While living in San Francisco, he worked as an electrician at Hunter's Point Naval Shipyard, and developed a fascination for electrical switching systems. In 1967, White moved to Toronto, Ontario, Canada, where he began to build and experiment with kinetic electronics. He taught classes such as "Mechanics for Real Time Sculpture" as part of the Integrated Media Program of the Ontario College of Art & Design from 1978 to 2003.

A retrospective of his work and influence, called Norm’s Robots and Machine Life, with works by both White and several Canadian artists he has influenced, was shown at the Agnes Etherington Art Centre, Kingston, Ontario in 2004.
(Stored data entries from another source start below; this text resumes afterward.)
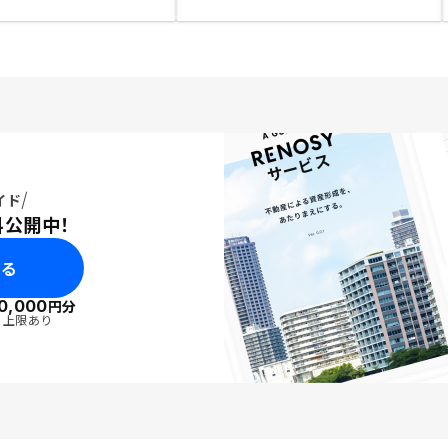
イド
料公開中！
みる
0,000
円分
・上限あり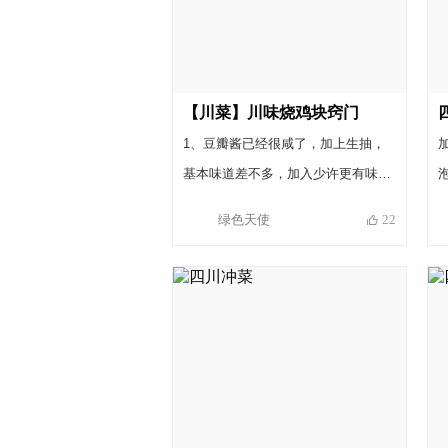
【川菜】川味烧鸡块窍门
1、豆瓣酱已经很咸了，加上生抽，
基本味道差不多，加入少许更有味
道，不能多哦。 2、喜欢吃香辣浓厚
绿色天使
22
的朋友可以多放点干辣椒和鲜的辣
椒。不能吃辣的可以少放点辣椒和郫
县豆瓣酱。 3、我喜欢放点土豆这样
营养丰富，你可以酌情加减或者不放
都可以。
Since 1992, White has also been an essential force behind the OCAD Sumo Robot Challenge, an annual competition akin to an automaton Olympics. White teaches at Ryerson University in Toronto.

White's early electronic art consisted mostly of gridded installations of light bulbs controlled by contemporary-vintage digital logic circuits. Like most of his art, these displays were concerned more with communicating internal rules and behaviours than simple visual appeal. For example, White's first major electronic work, "First Tighten Up on the Drums" (1969), generated shimmering light patterns through the unpredictable interaction of many interconnected circuits computing simple logical questions independently. The work illustrated how complex behaviours - for example, patterns akin to swirling clouds or rain on a window pane - can emerge from simple principles. In retrospect, White recognizes this first project as an early cellular automata experiment. He constructed approximately a dozen similar light machines during the early 1970s, culminating in "Splish Splash 2" (1975), a large light mural commissioned for the Canadian Broadcasting Corporation's Vancouver offices.